- SHORT TASK 1:
In the article on the former Columbia Sportswear IT worker, what false name was on the unauthorized account he created?

- SUPPLIED PASSAGE:
Former Columbia Sportswear IT Worker Admits to Illegally Accessing Company Network

A former employee of Columbia Sportswear pleaded guilty on Wednesday to intentionally accessing the Columbia Sportswear IT network without authorization.

Michael Leeper of Tigard, Oregon had been an employee of the company from May 2000 to February 2014, and became Columbia’s Director of Technical Infrastructure in 2012. In March 2014, he resigned from his position and began working for Denali Advanced Integration, a reseller of computer hardware and software.

Before leaving Columbia, Leeper created an unauthorized account called jmanning, under the false name “Jeff Manning,” and allegedly used it to access the company’s network for over two years. The intrusion was discovered in the summer of 2016, when Columbia performed a software upgrade.

The fraudulent activity provided him with insight into the company’s business transactions and commercial and private information, a complaint filed in March 2017 claims.

“Over approximately the next two and a half years, and without Columbia’s knowledge or consent, Leeper secretly hacked into the private company email accounts of numerous Columbia employees, and, on information and belief, into other parts of Columbia’s private computer network. He did so hundreds of times.”

“During the intrusions, Leeper illegally accessed a wide variety of confidential business information belonging to Columbia.  That information included emails concerning business transactions in which Denali had a financial interest; emails concerning transactions between Columbia and Denali’s competitors; and confidential budget documents related to the IT Department’s long-range planning,” the complaint reads (PDF).

- SUPPLIED ENTRIES:
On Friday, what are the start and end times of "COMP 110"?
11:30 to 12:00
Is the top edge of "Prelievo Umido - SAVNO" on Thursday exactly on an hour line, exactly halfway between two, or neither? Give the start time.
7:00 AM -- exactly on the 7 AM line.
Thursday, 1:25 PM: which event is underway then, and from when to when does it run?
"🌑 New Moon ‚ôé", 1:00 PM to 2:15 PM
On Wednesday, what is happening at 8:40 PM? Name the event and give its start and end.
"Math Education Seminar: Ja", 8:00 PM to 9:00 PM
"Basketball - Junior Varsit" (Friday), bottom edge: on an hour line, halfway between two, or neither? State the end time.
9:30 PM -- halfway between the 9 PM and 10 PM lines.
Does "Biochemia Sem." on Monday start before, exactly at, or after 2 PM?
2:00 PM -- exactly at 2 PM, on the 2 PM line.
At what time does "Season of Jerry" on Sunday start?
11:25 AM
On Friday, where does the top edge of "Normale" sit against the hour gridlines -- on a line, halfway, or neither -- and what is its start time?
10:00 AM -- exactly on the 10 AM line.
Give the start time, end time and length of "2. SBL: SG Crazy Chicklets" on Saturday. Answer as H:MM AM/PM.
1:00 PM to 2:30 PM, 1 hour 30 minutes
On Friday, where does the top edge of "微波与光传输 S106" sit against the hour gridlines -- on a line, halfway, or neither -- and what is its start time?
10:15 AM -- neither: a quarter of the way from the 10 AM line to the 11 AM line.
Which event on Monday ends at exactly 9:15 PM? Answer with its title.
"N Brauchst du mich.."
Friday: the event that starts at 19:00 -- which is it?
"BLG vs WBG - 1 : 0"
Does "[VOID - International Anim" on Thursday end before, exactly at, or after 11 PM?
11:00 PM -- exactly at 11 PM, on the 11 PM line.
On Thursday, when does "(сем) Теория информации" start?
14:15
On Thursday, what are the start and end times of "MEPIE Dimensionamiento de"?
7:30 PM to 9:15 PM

- SHORT TASK 2:
From the records, put the line with "Thursday, 1:25 PM: which" and every line after it up to and including the line with "PM to 2:15 PM" into a numbered list, skipping blank lines and adding nothing else.

- OUTPUT 1:
"Jeff Manning," on an account called jmanning.

- OUTPUT 2:
1. Thursday, 1:25 PM: which event is underway then, and from when to when does it run?
2. "🌑 New Moon ‚ôé", 1:00 PM to 2:15 PM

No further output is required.